### Instructions for the task
The full set of records below is to be reproduced without a single alteration.
━━ Data excerpts ━━
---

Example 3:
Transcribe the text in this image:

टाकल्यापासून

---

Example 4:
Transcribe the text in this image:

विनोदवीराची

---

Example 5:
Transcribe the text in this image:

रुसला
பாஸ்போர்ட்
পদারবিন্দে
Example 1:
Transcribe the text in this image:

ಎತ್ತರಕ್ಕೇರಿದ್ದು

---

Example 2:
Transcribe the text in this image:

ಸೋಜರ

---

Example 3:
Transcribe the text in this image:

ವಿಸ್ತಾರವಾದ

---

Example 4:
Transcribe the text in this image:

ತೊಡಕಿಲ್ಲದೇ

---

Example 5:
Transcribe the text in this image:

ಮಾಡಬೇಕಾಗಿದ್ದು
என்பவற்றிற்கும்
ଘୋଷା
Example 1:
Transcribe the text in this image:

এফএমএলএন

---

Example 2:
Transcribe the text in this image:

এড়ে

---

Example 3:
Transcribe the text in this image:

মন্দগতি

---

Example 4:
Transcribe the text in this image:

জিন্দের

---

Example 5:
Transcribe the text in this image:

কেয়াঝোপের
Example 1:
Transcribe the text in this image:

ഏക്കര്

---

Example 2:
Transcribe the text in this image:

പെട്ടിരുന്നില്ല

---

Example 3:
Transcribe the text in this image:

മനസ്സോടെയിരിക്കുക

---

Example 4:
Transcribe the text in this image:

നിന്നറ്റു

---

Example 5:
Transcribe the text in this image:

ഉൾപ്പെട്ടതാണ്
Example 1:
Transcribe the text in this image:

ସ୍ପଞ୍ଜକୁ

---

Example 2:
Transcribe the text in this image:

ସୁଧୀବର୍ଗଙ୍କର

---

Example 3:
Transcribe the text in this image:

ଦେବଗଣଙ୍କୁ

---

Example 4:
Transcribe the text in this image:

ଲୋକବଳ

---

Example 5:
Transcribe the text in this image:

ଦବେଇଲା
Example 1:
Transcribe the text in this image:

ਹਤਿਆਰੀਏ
━━━
### Result of this exercise
---

Example 3:
Transcribe the text in this image:

टाकल्यापासून

---

Example 4:
Transcribe the text in this image:

विनोदवीराची

---

Example 5:
Transcribe the text in this image:

रुसला
பாஸ்போர்ட்
পদারবিন্দে
Example 1:
Transcribe the text in this image:

ಎತ್ತರಕ್ಕೇರಿದ್ದು

---

Example 2:
Transcribe the text in this image:

ಸೋಜರ

---

Example 3:
Transcribe the text in this image:

ವಿಸ್ತಾರವಾದ

---

Example 4:
Transcribe the text in this image:

ತೊಡಕಿಲ್ಲದೇ

---

Example 5:
Transcribe the text in this image:

ಮಾಡಬೇಕಾಗಿದ್ದು
என்பவற்றிற்கும்
ଘୋଷା
Example 1:
Transcribe the text in this image:

এফএমএলএন

---

Example 2:
Transcribe the text in this image:

এড়ে

---

Example 3:
Transcribe the text in this image:

মন্দগতি

---

Example 4:
Transcribe the text in this image:

জিন্দের

---

Example 5:
Transcribe the text in this image:

কেয়াঝোপের
Example 1:
Transcribe the text in this image:

ഏക്കര്

---

Example 2:
Transcribe the text in this image:

പെട്ടിരുന്നില്ല

---

Example 3:
Transcribe the text in this image:

മനസ്സോടെയിരിക്കുക

---

Example 4:
Transcribe the text in this image:

നിന്നറ്റു

---

Example 5:
Transcribe the text in this image:

ഉൾപ്പെട്ടതാണ്
Example 1:
Transcribe the text in this image:

ସ୍ପଞ୍ଜକୁ

---

Example 2:
Transcribe the text in this image:

ସୁଧୀବର୍ଗଙ୍କର

---

Example 3:
Transcribe the text in this image:

ଦେବଗଣଙ୍କୁ

---

Example 4:
Transcribe the text in this image:

ଲୋକବଳ

---

Example 5:
Transcribe the text in this image:

ଦବେଇଲା
Example 1:
Transcribe the text in this image:

ਹਤਿਆਰੀਏ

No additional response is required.